¿QUÉ HA SIDO DE TI , JOCELYNE?
Hace algunos meses un reportero del programa Callejeros (Cuatro ) me envió un e-mail. Había leído Atrapados en el paraíso , el libro que escribí sobre mi experiencia en el vertedero de Payatas (60.000 personas viviendo y trabajando en una auténtica ciudad basura, levantada alrededor de dos humeantes montañas de desperdicios de más de 25 metros de altura) y quería que le proporcionara algún contacto que le permitiera entrar a ese basurero, u otros como el de Tondo, en la capital filipina. Así lo hice y de paso sirvió para recordarme a mí mismo que desde que volví de Manila, en 2002, no había vuelto a saber nada de las personas que conocí en Payatas.
Como Jocelyne, la niña más lista del mundo, que debe de ser ya una jovencita. Hace siete años, Jocelyne atendía una pequeña tienda junto a uno de los puestos de control de entrada al vertedero. Vendía biscotes y bolsas de pop-cola a los soldados del check-point y también a los scavengers o trabajadores de la basura que rebuscaban entre esta cartón, plástico e incluso oro. Jocelyne era sólo una mocosa pero sumaba y restaba a una velocidad de vértigo y nos corregía a Joseba, el fotógrafo que me acompañó en el viaje, y a mí, cada vez que le dábamos una patada a nuestro escurrido diccionario de inglés. A Jocelyne le gustaba estar con nosotros, los extranjeros blancuchos y ricos, casi tanto como ver Betty, la fea en su pequeño televisor o ir a la escuela algunas horas a la semana. Yo creo que soñaba con trabajar, como Betty, en una oficina, una de las que se veían desde Payatas, en grandes rascacielos desde los que, por el contrario, nadie veía Payatas; pero Jocelyne debía pasar la mayor parte del tiempo en su tiendita: su padre trabaja de sol a sol conduciendo una de las bulldozer que compactaban las toneladas de basura de la montaña; y su madre murió sepultada por éstas en el año 2000, en el alud que enterró a más de doscientas personas.

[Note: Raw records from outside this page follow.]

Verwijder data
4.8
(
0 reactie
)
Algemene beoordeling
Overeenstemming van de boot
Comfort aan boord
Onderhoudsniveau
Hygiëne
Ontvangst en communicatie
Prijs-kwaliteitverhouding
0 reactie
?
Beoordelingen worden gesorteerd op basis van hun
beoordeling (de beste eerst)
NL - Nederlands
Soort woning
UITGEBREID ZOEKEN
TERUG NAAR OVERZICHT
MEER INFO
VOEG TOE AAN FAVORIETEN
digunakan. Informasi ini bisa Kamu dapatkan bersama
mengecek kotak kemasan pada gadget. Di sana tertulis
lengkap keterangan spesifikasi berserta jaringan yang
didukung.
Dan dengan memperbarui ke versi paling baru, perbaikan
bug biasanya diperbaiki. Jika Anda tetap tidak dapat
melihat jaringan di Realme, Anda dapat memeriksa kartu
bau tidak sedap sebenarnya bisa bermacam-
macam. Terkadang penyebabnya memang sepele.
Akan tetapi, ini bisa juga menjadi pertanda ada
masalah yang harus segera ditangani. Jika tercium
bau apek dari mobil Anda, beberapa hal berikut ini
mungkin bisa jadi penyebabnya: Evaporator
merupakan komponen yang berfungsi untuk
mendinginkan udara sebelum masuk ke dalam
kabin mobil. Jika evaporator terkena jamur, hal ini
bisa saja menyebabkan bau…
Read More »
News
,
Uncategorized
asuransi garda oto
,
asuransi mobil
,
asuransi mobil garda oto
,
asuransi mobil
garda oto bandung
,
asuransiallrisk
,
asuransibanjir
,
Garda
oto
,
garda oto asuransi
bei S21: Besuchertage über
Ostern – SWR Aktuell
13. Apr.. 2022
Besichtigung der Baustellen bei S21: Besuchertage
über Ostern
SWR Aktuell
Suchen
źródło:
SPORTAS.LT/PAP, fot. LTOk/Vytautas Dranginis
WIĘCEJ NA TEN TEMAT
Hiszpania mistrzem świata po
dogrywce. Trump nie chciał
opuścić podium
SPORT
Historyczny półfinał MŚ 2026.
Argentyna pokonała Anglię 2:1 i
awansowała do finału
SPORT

No sé qué ha sido tampoco de Asunción, nuestra guía en el basurero, que siempre nos dejaba atrás cuando teníamos que ascender por las lomas y terrazas de basura, no importaba que tuviera 60 años, a ella todavía le quedaba energía, cuando nos despedíamos cada tarde, para echar una mano en el sindicato de scavengers , o en la guardería, el rudimentario hospital (en el que cada día morían dos o tres niños, por causa de la tuberculosis, o una simple diarrea…). No sé tampoco qué ha sido del Padre Joel Bernardo, un doble filipino de John Lennon, que nos consiguió los permisos para entrar a Payatas, en un pulso con el Capitán Jaymalin, la autoridad militar…
El e-mail del reportero de Callejeros era, por eso, una manera de recuperar el contacto con la gente de Payatas, con la que también me sentía en deuda (tenía cierta inquietud por saber qué les había deparado la vida, pero tampoco había hecho demasiado por averiguarlo).
Por supuesto, el reportero no habló con Jocelyne o Asunción…, ellos sólo estuvieron una semana en Manila, pero me proporcionó la dirección de dos personas que aparecieron en el programa y a las que escribí. Una de ellas era la madrileña Alicia Gimeno, quien me respondió algo sorprendida por la repercusión que había tenido su intervención en el reportaje: al parecer, lo que más había llamado la atención a muchos de quienes la vieron no fueron las condiciones de vida de los scavengers , o ver a los niños trabajando (una de esas niñas, por cierto, podía ser la propia Jocelyne: cuando le preguntaban en el programa qué quería ser de mayor, contestaba que profesora, y después se giraba y se perdía entre el humo de la montaña de basura); no, lo que a mucha gente le preocupó fue que Alicia caminara calzada sólo con unas chanclas por el vertedero.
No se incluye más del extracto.